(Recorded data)
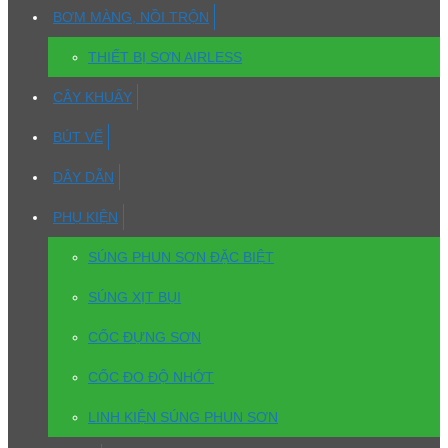
BƠM MÀNG, NỒI TRỘN
THIẾT BỊ SƠN AIRLESS
CÂY KHUẤY
BÚT VẼ
DÂY DẪN
PHỤ KIỆN
SÚNG PHUN SƠN ĐẶC BIỆT
SÚNG XỊT BỤI
CỐC ĐỰNG SƠN
CỐC ĐO ĐỘ NHỚT
LINH KIỆN SÚNG PHUN SƠN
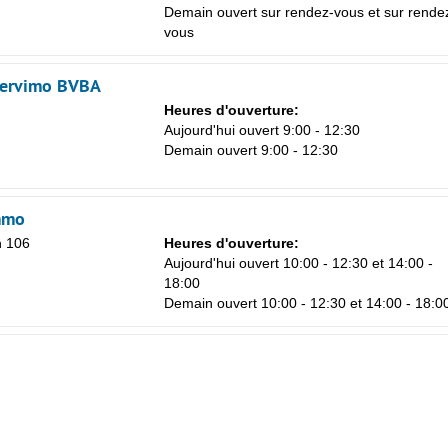
Demain ouvert sur rendez-vous et sur rende
vous
Servimo BVBA
Heures d'ouverture:
Aujourd'hui ouvert 9:00 - 12:30
Demain ouvert 9:00 - 12:30
mmo
n 106
Heures d'ouverture:
Aujourd'hui ouvert 10:00 - 12:30 et 14:00 -
18:00
Demain ouvert 10:00 - 12:30 et 14:00 - 18:0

→ **WHAT THE TASK REQUIRES**:
Nothing but the lines from the one with "Demain ouvert 9:00 - 12:30" through the final line of the records above should appear, each copied exactly.

→ **FINISHED TASK**:
Demain ouvert 9:00 - 12:30
mmo
n 106
Heures d'ouverture:
Aujourd'hui ouvert 10:00 - 12:30 et 14:00 -
18:00
Demain ouvert 10:00 - 12:30 et 14:00 - 18:0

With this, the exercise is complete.